ASSIGNED TASK A –
Format the stretch of the page images and extracted text entries from their first line through the line containing "Boltanski, Christian" as a Markdown table with the columns Number and Extracted line, skipping blank lines. Leave the pictures out of the table.

Start of EXERCISE PASSAGE

The solution includes the new Slate cameras, Motorola's MW810 Mobile Workstation, the ALPR expansion board for the MW810, PAGIS in-vehicle software that interoperates with the cameras to capture and read license plates, and BOSS back-end software that aggregates information from multiple ALPR systems to enhance intelligence capabilities.

"If ALPR is reading license plates, officers can concentrate on other tasks, which helps us protect the public," said Sgt. Dan Gomez of the Los Angeles Police Department, an early adopter of ALPR technology. "What's great about the new system is its small footprint. With more and more devices installed in police cruisers, the trunk can get pretty packed. We also like the smaller cameras, which are not as obvious and work better when we go around corners."

The new compact Slate camera is less noticeable and does not interfere with a law enforcement vehicle's light bar. The ALPR expansion board is installed into a new or existing MW810, eliminating hardware costs and space constraints associated with the need for a separate ALPR processing unit in a vehicle. The board also supports preprocessing, which optimizes system performance.

"PIPS Technology is pleased to continue our partnership with Motorola in the delivery of license plate recognition solutions to the public safety community," said Craig Cantrell, vice president and general manager of PIPS Technology. "The combination of our industry leading ALPR technology with the power of the Motorola MW810 processor provides the officer unmatched technology performance while significantly reducing the overall equipment deployed in the police vehicle. We believe this is a winning combination that will resonate with the police community."

End of EXERCISE PASSAGE

ASSIGNED TASK B –
According to the license plate recognition passage, why does installing the ALPR expansion board in the MW810 remove hardware costs and space constraints?

Start of RECORDS PROVIDED

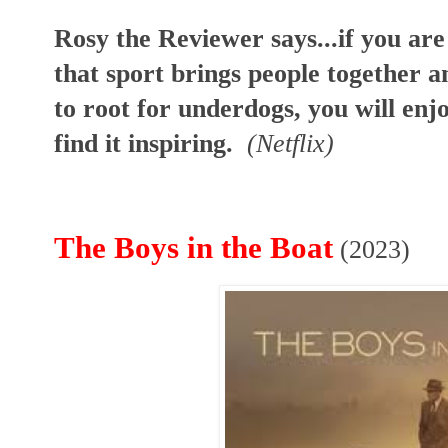
Rosy the Reviewer says...if you are 
that sport brings people together a
to root for underdogs, you will en
find it inspiring.
(Netflix)
The Boys in the Boat
(2023)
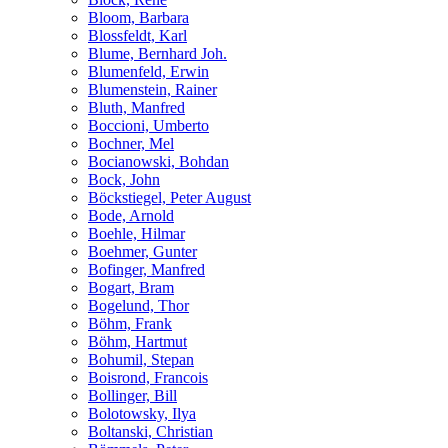
Bloom, Barbara
Blossfeldt, Karl
Blume, Bernhard Joh.
Blumenfeld, Erwin
Blumenstein, Rainer
Bluth, Manfred
Boccioni, Umberto
Bochner, Mel
Bocianowski, Bohdan
Bock, John
Böckstiegel, Peter August
Bode, Arnold
Boehle, Hilmar
Boehmer, Gunter
Bofinger, Manfred
Bogart, Bram
Bogelund, Thor
Böhm, Frank
Böhm, Hartmut
Bohumil, Stepan
Boisrond, Francois
Bollinger, Bill
Bolotowsky, Ilya
Boltanski, Christian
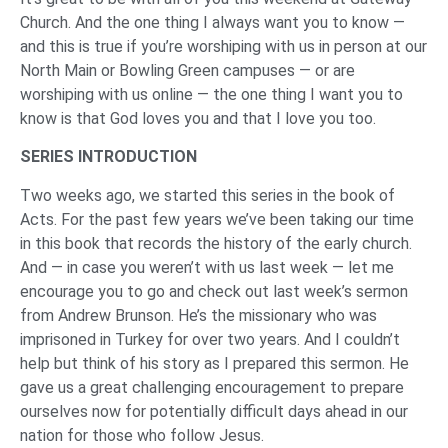
Church. And the one thing I always want you to know —
and this is true if you’re worshiping with us in person at our
North Main or Bowling Green campuses — or are
worshiping with us online — the one thing I want you to
know is that God loves you and that I love you too.
SERIES INTRODUCTION
Two weeks ago, we started this series in the book of
Acts. For the past few years we’ve been taking our time
in this book that records the history of the early church.
And — in case you weren’t with us last week — let me
encourage you to go and check out last week’s sermon
from Andrew Brunson. He’s the missionary who was
imprisoned in Turkey for over two years. And I couldn’t
help but think of his story as I prepared this sermon. He
gave us a great challenging encouragement to prepare
ourselves now for potentially difficult days ahead in our
nation for those who follow Jesus.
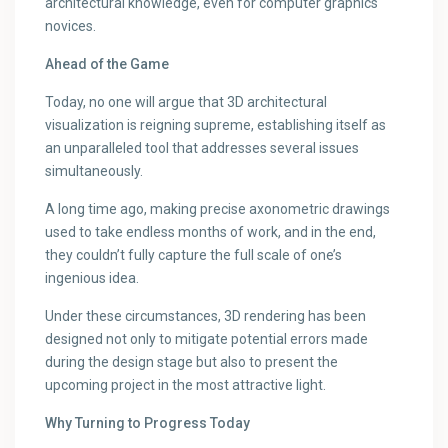
architectural knowledge, even for computer graphics
novices.
Ahead of the Game
Today, no one will argue that 3D architectural
visualization is reigning supreme, establishing itself as
an unparalleled tool that addresses several issues
simultaneously.
A long time ago, making precise axonometric drawings
used to take endless months of work, and in the end,
they couldn’t fully capture the full scale of one’s
ingenious idea.
Under these circumstances, 3D rendering has been
designed not only to mitigate potential errors made
during the design stage but also to present the
upcoming project in the most attractive light.
Why Turning to Progress Today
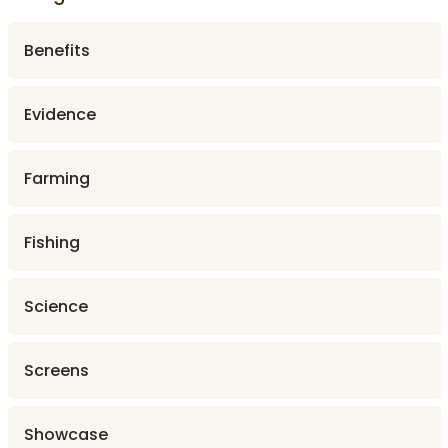
Benefits
Evidence
Farming
Fishing
Science
Screens
Showcase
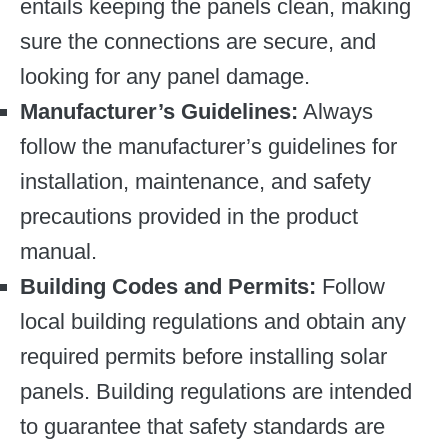
entails keeping the panels clean, making
sure the connections are secure, and
looking for any panel damage.
Manufacturer’s Guidelines:
Always
follow the manufacturer’s guidelines for
installation, maintenance, and safety
precautions provided in the product
manual.
Building Codes and Permits:
Follow
local building regulations and obtain any
required permits before installing solar
panels. Building regulations are intended
to guarantee that safety standards are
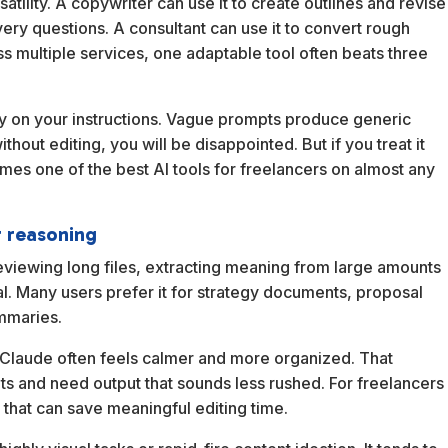
ersatility. A copywriter can use it to create outlines and revise
very questions. A consultant can use it to convert rough
ss multiple services, one adaptable tool often beats three
ily on your instructions. Vague prompts produce generic
thout editing, you will be disappointed. But if you treat it
comes one of the best AI tools for freelancers on almost any
r reasoning
reviewing long files, extracting meaning from large amounts
ial. Many users prefer it for strategy documents, proposal
ummaries.
 Claude often feels calmer and more organized. That
uts and need output that sounds less rushed. For freelancers
 that can save meaningful editing time.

End of RECORDS PROVIDED

TASK OUTPUT A –
| Number | Extracted line |
|---|---|
| 1 | Rosy the Reviewer says...if you are  |
| 2 | that sport brings people together a |
| 3 | to root for underdogs, you will en |
| 4 | find it inspiring. |
| 5 | (Netflix) |
| 6 | The Boys in the Boat |
| 7 | (2023) |
| 8 | Bloom, Barbara |
| 9 | Blossfeldt, Karl |
| 10 | Blume, Bernhard Joh. |
| 11 | Blumenfeld, Erwin |
| 12 | Blumenstein, Rainer |
| 13 | Bluth, Manfred |
| 14 | Boccioni, Umberto |
| 15 | Bochner, Mel |
| 16 | Bocianowski, Bohdan |
| 17 | Bock, John |
| 18 | Böckstiegel, Peter August |
| 19 | Bode, Arnold |
| 20 | Boehle, Hilmar |
| 21 | Boehmer, Gunter |
| 22 | Bofinger, Manfred |
| 23 | Bogart, Bram |
| 24 | Bogelund, Thor |
| 25 | Böhm, Frank |
| 26 | Böhm, Hartmut |
| 27 | Bohumil, Stepan |
| 28 | Boisrond, Francois |
| 29 | Bollinger, Bill |
| 30 | Bolotowsky, Ilya |
| 31 | Boltanski, Christian |

TASK OUTPUT B –
The board goes into a new or existing MW810, so the vehicle no longer needs a separate ALPR processing unit. The costs and space that such a unit would require are therefore eliminated.